ゲーム制作の研究そのものがあんまり学術でなさそうなので研究テーマとしては扱わない。Unity/UEとしてとらえると本当に需要はあると思う。英語できてUnityできるなら少なくともご飯は食べれると思うよ。学際性を★3つにしたのは、領域横断的という意味で。一人でストーリーもキャラデザも音楽もSEも開発もレベルデザインもサーバー管理もコミュニティ開発もカスタマーサービスもやろうとすると詰む。でも世界にはやってる人いそう。様々なプラットフォームの手助けもあるからね。

 

・VR

学際性★★★

難易度★★☆

興味★★★

就職★★★

研究テーマとしての需要★★☆

 

[雑感]

私はどちらかというと医療や教育の既存のマーケットサイズが大きいところでのVR活用に興味がある。日本の複数のスタートアップラボやスタートアップもVRの人材は欲しているように見受けられるし将来性は高いとは思う。学術領域だとVRそのものの基礎研究とVRを利用した応用研究で別れるのでなんとも。VRゴーグルのハードウェア的な基礎研究がいちばん勢いありそうかなーとは思う。

 

・Computer Vision

学際性★★☆

難易度★★★

興味★★★

就職★★★

研究テーマとしての需要★★★

 

[雑感]

 みんな大好きCNN(畳み込みニューラルネットワーク)まわり。大きく言った場合の機械学習においてはComputer Visionのほうが興味ある。将来性ありそう。心理生理学の研究テーマがおわったらこっちやってみたい。人工知能の「思考」より「認識」に興味がある。フッサールいえーい。というか、脳神経科学がまだまだ終わりが見えないのに人間の脳をEngineeringが模倣するのって無理がある気がする。模倣されたように見えたとしても(それが脳のように見え脳のように動いたらそれは脳である、というダックタイピング命題)、それはその時点での局所解でしかないと思うのだよ。

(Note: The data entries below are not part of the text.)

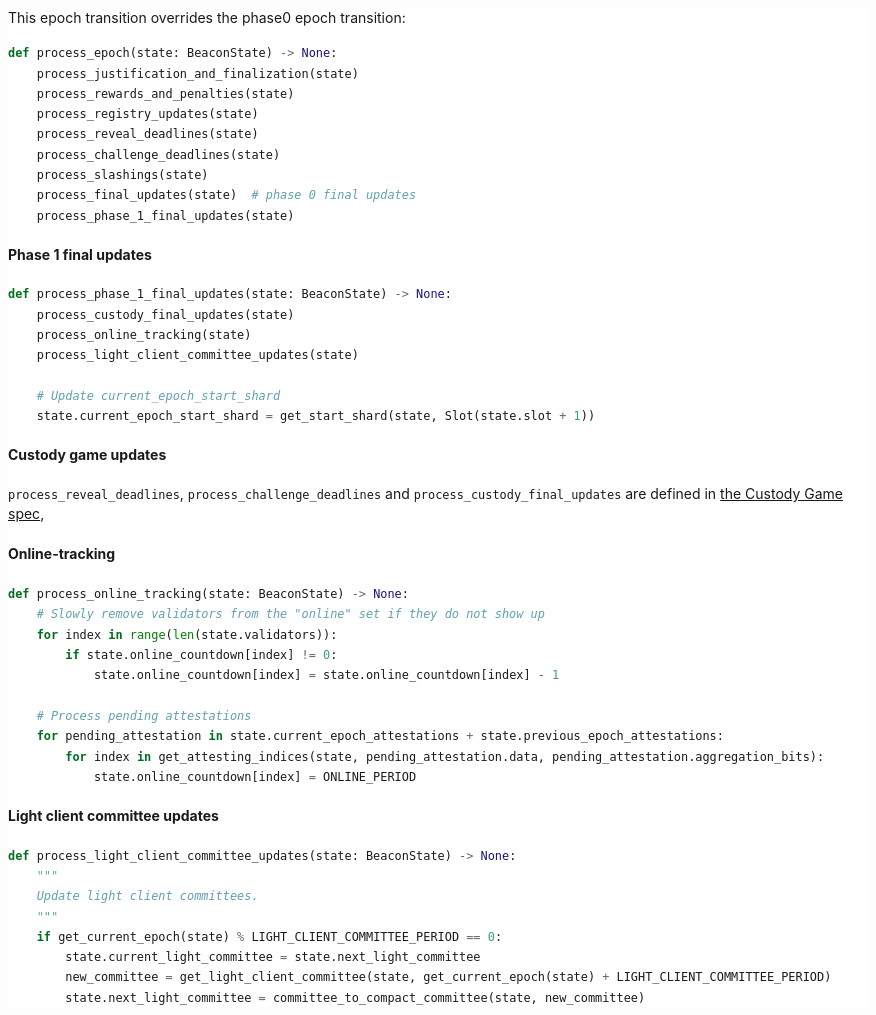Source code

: This epoch transition overrides the phase0 epoch transition:

```python
def process_epoch(state: BeaconState) -> None:
    process_justification_and_finalization(state)
    process_rewards_and_penalties(state)
    process_registry_updates(state)
    process_reveal_deadlines(state)
    process_challenge_deadlines(state)
    process_slashings(state)
    process_final_updates(state)  # phase 0 final updates
    process_phase_1_final_updates(state)
```

#### Phase 1 final updates

```python
def process_phase_1_final_updates(state: BeaconState) -> None:
    process_custody_final_updates(state)
    process_online_tracking(state)
    process_light_client_committee_updates(state)

    # Update current_epoch_start_shard
    state.current_epoch_start_shard = get_start_shard(state, Slot(state.slot + 1))
```

#### Custody game updates

`process_reveal_deadlines`, `process_challenge_deadlines` and `process_custody_final_updates` are defined in [the Custody Game spec](./custody-game.md), 

#### Online-tracking

```python
def process_online_tracking(state: BeaconState) -> None:
    # Slowly remove validators from the "online" set if they do not show up
    for index in range(len(state.validators)):
        if state.online_countdown[index] != 0:
            state.online_countdown[index] = state.online_countdown[index] - 1

    # Process pending attestations
    for pending_attestation in state.current_epoch_attestations + state.previous_epoch_attestations:
        for index in get_attesting_indices(state, pending_attestation.data, pending_attestation.aggregation_bits):
            state.online_countdown[index] = ONLINE_PERIOD
```

#### Light client committee updates

```python
def process_light_client_committee_updates(state: BeaconState) -> None:
    """
    Update light client committees.
    """
    if get_current_epoch(state) % LIGHT_CLIENT_COMMITTEE_PERIOD == 0:
        state.current_light_committee = state.next_light_committee
        new_committee = get_light_client_committee(state, get_current_epoch(state) + LIGHT_CLIENT_COMMITTEE_PERIOD)
        state.next_light_committee = committee_to_compact_committee(state, new_committee)
```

なので「認識」のほうが楽しく見える。

 

・3DCG制作

学際性★☆☆

難易度★★★

興味★★★

就職★★☆

研究テーマとしての需要★★★

 

[雑感]

日本だとなぜか給料が低めというツイートを目にすることが多い3DCG制作。個人的にはいちばんやってて楽しいのだけどな…。BlenderなりHoudiniなり。3DCGで就職を目指すことはないけど趣味としては続けたい。Computer VisionやVRまわりでかぶるテーマが多いのも大きい。

 

・メディアとしてのゲーム

学際性★★☆

難易度★★☆

興味★★☆

就職???

研究テーマとしての需要★★★

 

[雑感]

Steamもゲームプラットフォームのスタンダードになったいまインディーズゲーム開発の研究はとても求められていると思う。同時にインディーズゲーム産業を含めたメディアとしてのゲーム分析はおもしろく映ります。

 

・ゲームデザイン研究

 

そもそもゲームデザインをすることについて。HCI寄りかな。眠いのでこれについてはまた今度。ゲーミフィケーションはビジネスでは求められてるし用いられてるかもだけど、ゲーミフィケーションそのものの研究って量があるわけではないイメージ。ロジェ・カイヨワの名前が出てくると社会学って感じだしなあ。